“Spring is sprung, the grass is green and it’s time to get the blankets clean.” So went the popular ditty when I was a youth. Lots of things happened in the spring, such as a young man’s fancy turns to thoughts that the girls have been thinking of all winter.
Teaching young people was always a thrill, especially in the spring of the year. Love would blossom right before your eyes, and it gave one acknowledgment that the human race had not really changed. Trying to teach about the American Revolution was a lost cause when the love bug bit. Students couldn't care less about George Washington or the Battle of Bunker Hill but if you could find a historical incident of George Washington dancing with Martha maybe, just maybe, you could get their attention about history.
Does anyone still do spring cleaning? Many of you can remember mother really going all out with cleaning up the house after a long cold winter. Spring cleaning was a tradition and religiously followed by grandmothers and mothers. Most of the homes were heated by wood or coal stoves and with the house being shut up all winter that old coal dust and smoke would penetrate and get into everything.
In many houses all of the curtains came down, were washed by hand, and stretched to dry on a wooden frame known as a curtain dryer. Drapes were dry cleaned in white gasoline and hung up to dry. This operation was done outside as a safety precaution. We always had a can of white gas on the back porch that mother used to dry clean other apparel. Mother didn’t have the vacuum cleaners we have today, but she managed to get the house clean.
The other day we were at an antique shop, and one of the items for sale was a rug beater. People of our generation know what one looks like, but kids today wouldn’t have the slightest hint of what that goofy-looking apparatus was intended for. Many of you can recall pulling up the living room rug, taking it outside to hang on the clothesline and beating the dirt and dust out of it. The beating of rugs was great practice for baseball batting, but it was hard work. No matter how hard or how long you beat the rug, it never was enough for mother.

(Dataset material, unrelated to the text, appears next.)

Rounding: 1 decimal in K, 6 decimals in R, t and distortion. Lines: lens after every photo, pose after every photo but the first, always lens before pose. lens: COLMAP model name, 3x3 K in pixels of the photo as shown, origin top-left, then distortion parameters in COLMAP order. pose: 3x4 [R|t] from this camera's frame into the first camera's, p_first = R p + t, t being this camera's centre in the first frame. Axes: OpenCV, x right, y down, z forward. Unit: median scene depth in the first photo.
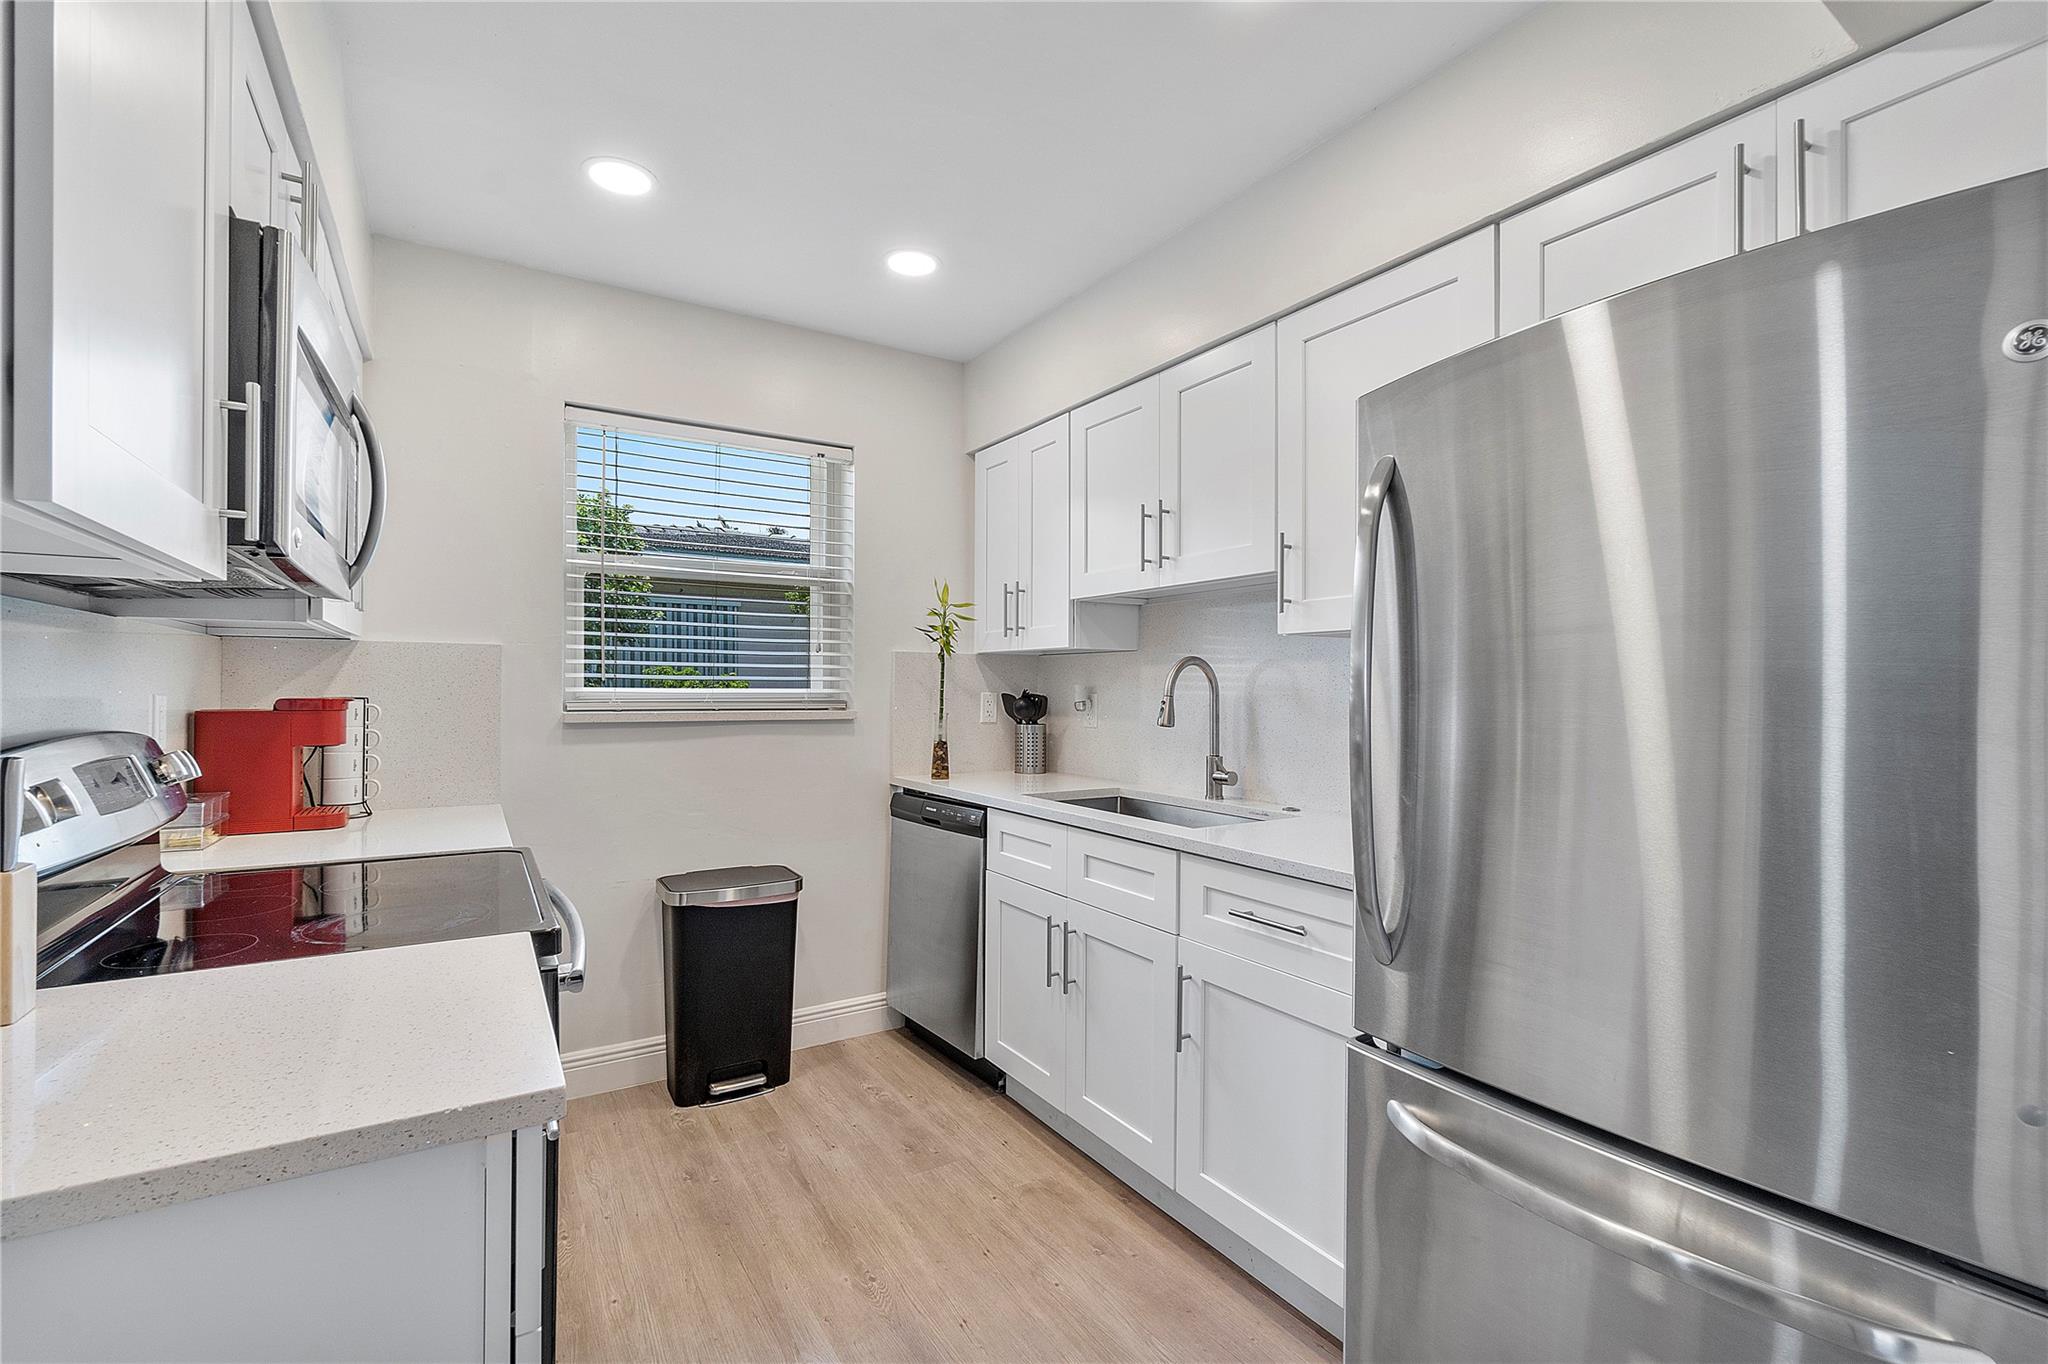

Mother always wore an apron and had her hair tied up with a dishtowel that hung down her back. When she got that garb on, we knew that spring house cleaning was for real. It was an all-day or two-day affair, and meals were pretty skimpy.
I recall that one spring we had several painters come into the house and after my parents had washed down the walls they painted the dining and living rooms. It took them several days to do the job, and I recall the smell of fresh paint and turpentine really smelled up the house. That paint job was great because it hadn’t been redone in all the years we lived there, which were something like 40 years. The paint in those days was nothing like our water base paint of today in drying time, odor and ease of cleaning brushes.
Robins arriving signaled the advent of spring and, even if they had to dodge snow, we knew it would not be long before the temperatures would be warmer. With their arrival, we would recall and do the traditional good luck ritual. Wipe your right thumb across the palm of your left hand and doubling up your right hand strike the left palm. Do this routine three times and it was supposed to bring you good luck.
In the early spring, mayflowers came out on the pastures west of our community, and we would go and pick a bouquet for mother. She was always so thrilled to get them and put them in a vase to set on the kitchen table. One of the best things about spring was that you could shed your overshoes, winter coat, mittens and cap with earflaps and feel 20 pounds lighter.
When it really warmed up, the storm windows were removed and replaced by screen windows. The screen and storm windows had to be washed as well as the windows on the house. In our home in Milford, the storm doors were removed and replaced by screen doors. It was really refreshing to leave the doors open and let the nice spring breezes refresh the house. I delivered the Sioux City Tribune in those days, and I collected on Saturday morning. Going into many homes to collect; some had a bad smell like dirty socks or cooked cabbage. Spring cleaning was in order.
Signs of spring at the Iowa Great Lakes are boats beginning to appear on the lakes and on trailers. Docks and hoists are being installed and the appearance of the white pelicans is a sure sign that summer is just around the corner.
Spring is a rebirth of life and a time for planting. Gardens are planted and seeds sprout and grow in spring. A sure sign of spring was seeing the farmers in their fields preparing the ground and planting the seeds. Watching mother and father robin build a nest is awe-inspiring. Each flight by one of the robins with bits of straw and paper will eventually form into a nest. Many times we have observed one of them sitting on the eggs and knowing full well that spring has arrived. The buds coming out on the trees, weeds growing and the grass needing mowing are all signs of spring. It is a great time to be alive and it renews our spirits to the wonders of nature.